This is how he lived, with a messianic faith in his uniqueness.
Every parishioner he touched, he became. This was mostly
to the good. Gracious and stiff with his hand
on the burgomaster’s cloak. Pedantic and disappointed
when slipping the body of Christ onto a righteous tongue.
But then a whoreson dog gave him carbuncles and a flaming ass
and the hog he swallowed left him feeling botched and flayed.
He thought fit to drink some medicine and vomit up his disease,
then had it purged out from below, submitted to burning, then cutting.

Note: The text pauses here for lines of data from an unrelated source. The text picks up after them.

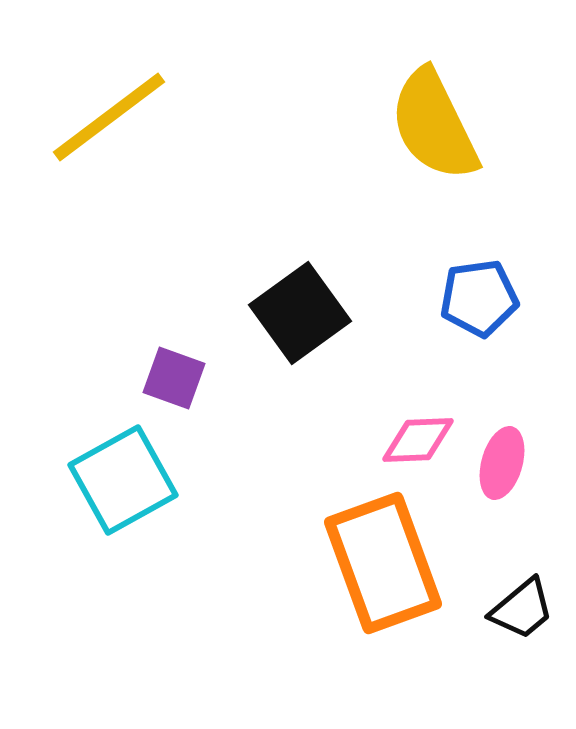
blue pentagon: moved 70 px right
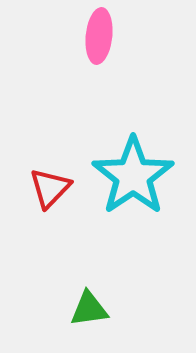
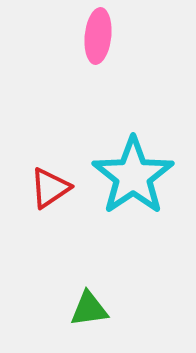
pink ellipse: moved 1 px left
red triangle: rotated 12 degrees clockwise
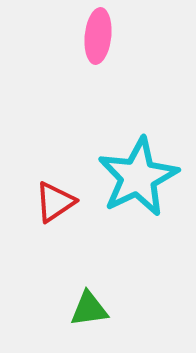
cyan star: moved 5 px right, 1 px down; rotated 8 degrees clockwise
red triangle: moved 5 px right, 14 px down
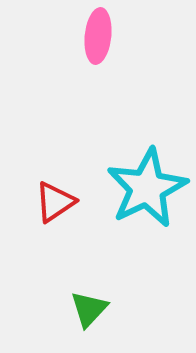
cyan star: moved 9 px right, 11 px down
green triangle: rotated 39 degrees counterclockwise
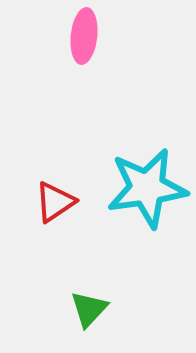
pink ellipse: moved 14 px left
cyan star: rotated 18 degrees clockwise
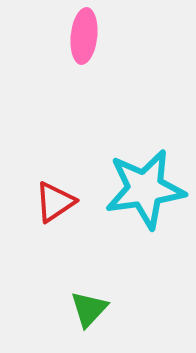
cyan star: moved 2 px left, 1 px down
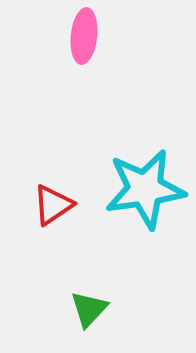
red triangle: moved 2 px left, 3 px down
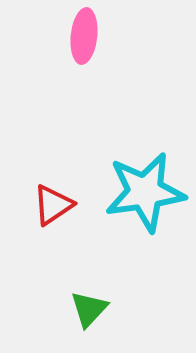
cyan star: moved 3 px down
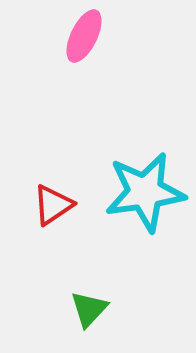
pink ellipse: rotated 20 degrees clockwise
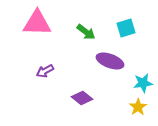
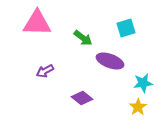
green arrow: moved 3 px left, 6 px down
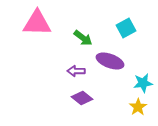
cyan square: rotated 12 degrees counterclockwise
purple arrow: moved 31 px right; rotated 30 degrees clockwise
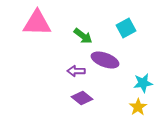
green arrow: moved 2 px up
purple ellipse: moved 5 px left, 1 px up
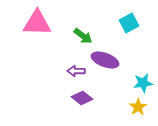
cyan square: moved 3 px right, 5 px up
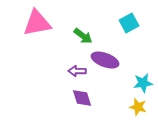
pink triangle: rotated 12 degrees counterclockwise
purple arrow: moved 1 px right
purple diamond: rotated 35 degrees clockwise
yellow star: rotated 24 degrees counterclockwise
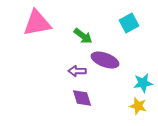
yellow star: moved 1 px up
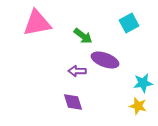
purple diamond: moved 9 px left, 4 px down
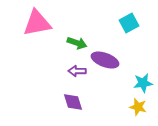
green arrow: moved 6 px left, 7 px down; rotated 18 degrees counterclockwise
yellow star: moved 1 px down
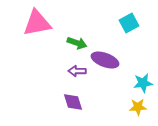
yellow star: rotated 18 degrees counterclockwise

This is how he lived, the Bishop of Bamberg, who sent his flock
to wait in line at Lourdes while he directed himself to the profane
waters of Karlsbad, then Kissingen. He thought he was curing the pig;
the pig was curing him. The Bishop knew full well that it is not matter
that defines life. Process, such as energy flow, does. An entire man,
he felt all his needs by turns—touching each creature in his ken,
its needs were his—and took nothing as an equivalent for life
but the fullness of living itself. He was utterly carefree
in his efforts to elude death, choosing the diameter and density
of the metal rod for his own hand, saw it attached to comb-like spikes.
Now, turn the handle that spins the glass cylinder against a silk
swatch to make a charge. It makes a charge. He smokes. He lives.